Track: Data Analytics and Big Data
Abstract
Improvement of machine learning performance is always an important issue in machine learning community. Ensemble learning has been shown to be able to normally improve model performance by combining various algorithms in the model. Most winners of large-scale data science competitions use ensemble learning technique to get high scores. Given available machine learning algorithms, ensemble learning involves two tasks, hypothesis selection and hypothesis combination. Hypothesis selection is about selecting the algorithms that are beneficial to model performance into the ensemble learning model, while hypothesis combination is related to determine the combination coefficients of the algorithms in the model. This work focuses on hypothesis combination problem, and we formulate it into an optimization problem. We propose to use genetic algorithm (GA) to tackle this optimization problem.
The GA is a search heuristic for the purpose of solving optimization problem, which is a part of evolutionary computation. GA is inspired by the theory of natural evolution, which comprises several components, including selection, crossover and mutation. There are five phases involved in a typical GA algorithm: initial population, fitness function, selection, crossover, and mutation. GA begins with an initial population which can be regarded as a set of solutions.
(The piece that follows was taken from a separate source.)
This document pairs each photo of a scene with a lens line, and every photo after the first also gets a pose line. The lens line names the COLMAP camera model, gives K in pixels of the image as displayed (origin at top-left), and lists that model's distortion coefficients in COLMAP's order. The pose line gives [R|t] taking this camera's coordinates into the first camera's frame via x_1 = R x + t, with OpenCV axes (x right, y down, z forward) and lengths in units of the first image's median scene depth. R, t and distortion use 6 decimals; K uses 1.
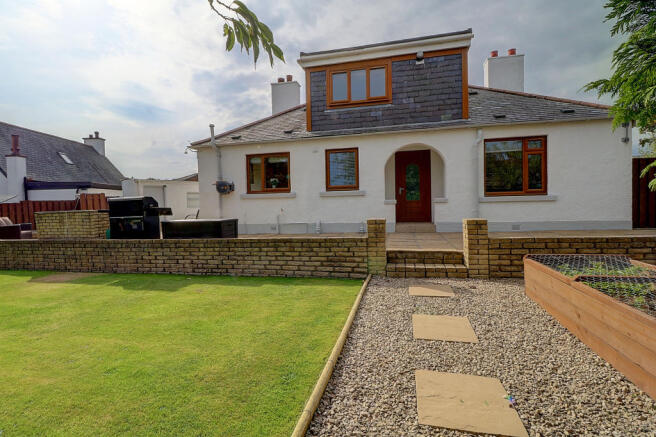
lens RADIAL K [[308.6, 0, 328.0], [0, 308.6, 218.5], [0, 0, 1]] dist [-0.006276, -0.000867]
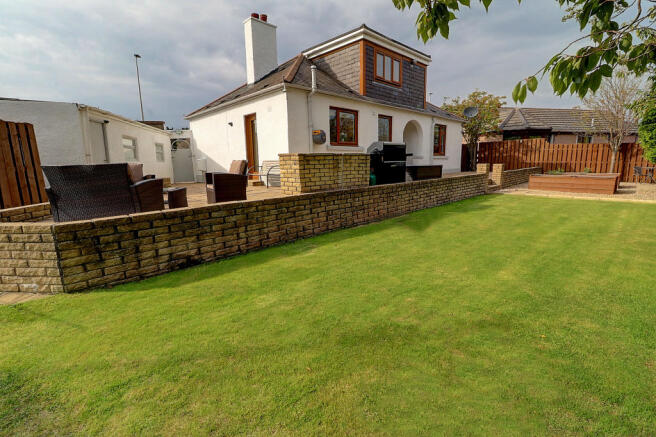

Next, a fitness function has to be defined to determine the fitness of each individual. Once the fitness score for each individual is computed, the selection and crossover are used to generate the fitting offspring. For a small amount of new offspring, some of their genes will mutate with a low probability. The whole process will repeat until the population converges.
This work follows GA process to encode the problem, and defines appropriate fitness function according to the characteristics of the problem. We conduct experiments to evaluate the proposed approach in ensemble learning on a multi-class classification dataset, Red Wine Quality. We transform this problem into a binary classification problem, and use ten classification algorithms in the hypothesis pool, including Support Vector Machine, Random Forest, Decision Tree, Gradient Boosting, AdaBoost, Gaussian Naïve Bayes, Logistic Regression, Nu-Support Vector Machine, Stochastic Gradient Descent and Nearest Centroid. To determine the combination coefficients of each model, the continuous encoding of chromosomes is represented as binary chromosomes of approximation, and F1 is used as the fitness function. We use F1 score as the evaluation metric, and compare the proposed method with several alternatives. The experimental results indicate that the proposed method is comparative in determining the combination coefficients of algorithms in the ensemble learning.